The following scripts can abstract public variables into separate scripts when running, such as common_env.sh
Then source.. /.. / common in the run script_ Env.sh introduces this public script.

#!/bin/bash

# flink startup client address
flink_bin=/xxx/flink-1.2.1-yarn/flink-1.12.1/bin/flink
# ck address 
cp_root_path=hdfs://xxxcluster/flink_realedw/cluster/checkpoints
# Submit yarn task real-time queue
queue=xxxqueue

# Task name
app_name="ods-gk-xxx"
# Real time task main class
class_ref=cn.xxx.xxx.OdsGroupSummary
# Current real-time task jar package address
jar_dir=../xxx-1.0-SNAPSHOT-shaded.jar
# The current job depends on the relative path of the configuration file, which will be parsed in the real task
config_path=job-config.properties
# Default parallelism of real-time tasks
parallelism=1

#  Grep JobID log.log | cut - D "" - F7 parse JobID from the flick startup log
#  Grep 'yarn application - kill' log.log | cut - D "" - F5 parse the yarn job ID from the startup log
#  --config-path $config_path this parameter corresponds to the address of the service configuration file

case $1 in
"cancel"){
    echo "================  cancel flilk job  ================"
    yarn_app_id=`grep 'yarn application -kill' log.log |cut -d" " -f5`
    job_id=`grep JobID log.log | cut -d" " -f7`
    echo "LastAppId: $yarn_app_id   LastJobID: $job_id"
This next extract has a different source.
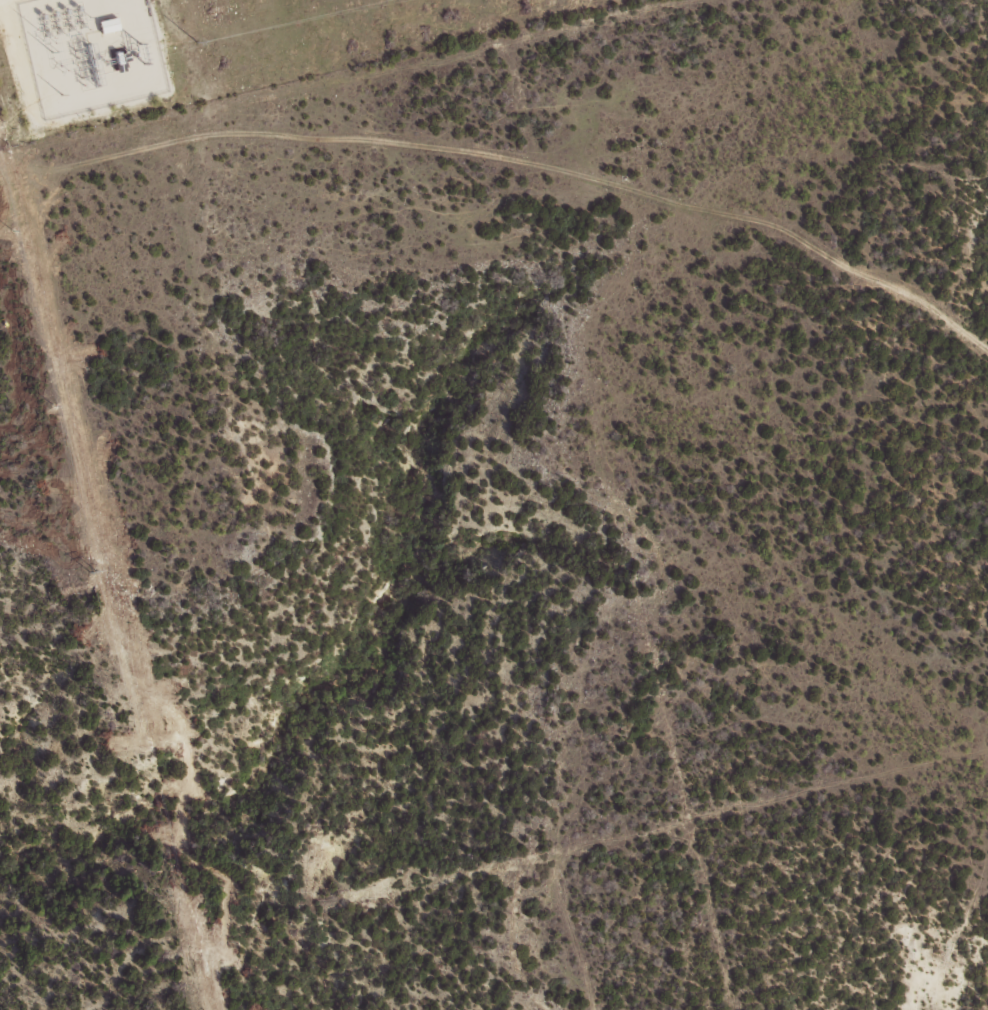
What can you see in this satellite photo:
power tower: (195, 40)
power substation: (90, 53)
power tower: (140, 54)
    $flink_bin cancel -m yarn-cluster -yid $yarn_app_id $job_id
};;
"cp"){
    echo "================  start from checkpoint  ================"
    job_id=`grep JobID log.log | cut -d" " -f7`
    cp_path=`hadoop fs -ls ${cp_root_path}/${job_id}/ | grep chk- | awk -F" " '{print$8}' |sort -nr |head -1`
    echo "LastJobID: $job_id   CheckpointPath: $cp_path"

    nohup $flink_bin run -d -t yarn-per-job \
    -Dyarn.application.queue=$queue \
    -Dyarn.application.name=$app_name \
    -p $parallelism \
    -c $class_ref \
    -s $cp_path \
    $jar_dir \
    --config-path $config_path >./log.log 2>&1 &
};;
"sp"){
    echo "================  start from savepoint  ================"
    echo "SavepointPath: $2"

    nohup $flink_bin run -d -t yarn-per-job \
    -Dyarn.application.queue=$queue \
    -Dyarn.application.name=$app_name \
    -p $parallelism \
    -c $class_ref \
    -s $2 \
    $jar_dir \
    --config-path $config_path >./log.log 2>&1 &
};;
*){
    echo "================  start  ================"
    nohup $flink_bin run -d -t yarn-per-job \
    -Dyarn.application.queue=$queue \
    -Dyarn.application.name=$app_name \
    -p $parallelism \
    -c $class_ref \
    $jar_dir \
    --config-path $config_path >./log.log 2>&1 &
};;
esac
# Write the shell script process ID to the pid.pid file
echo $! > ./pid.pid

hive on hbase

For the operation of HBASE, you can use the create appearance to create based on HBASE, and achieve the purpose of operating HBASE through the operation of external table hive.

## hbase DDL
create 'rtdw:dwd_rt_dim_ecproductdb_product_xxx', 'cf'

## hive on hbase DDL
CREATE EXTERNAL TABLE dwd.dwd_rt_dim_ecproductdb_product_xxx_hb (
     key                         String,
     id                          String,
     product_id                  String
)
STORED BY 'org.apache.hadoop.hive.hbase.HBaseStorageHandler'
    WITH SERDEPROPERTIES ("hbase.columns.mapping" =
        ":key,cf:id,cf:product_id")
TBLPROPERTIES ("hbase.table.name" = "rtdw:dwd_rt_dim_ecproductdb_product_xxx");

## hive sql
insert overwrite table dwd.dwd_rt_dim_ecproductdb_product_course_hb values('111','222','xxx1'),('222','333','xxx2')

## After the above hive insertion, it will be found that the recent effect appears in HBASE, and HBASE also has results

Some good tools

Typeutils.casttostring the typeutils class contains many methods that force Object types to be converted to other types.
For various types of information in assembled SQL, you can directly refer to the java.sql.Types class. All type information is defined below.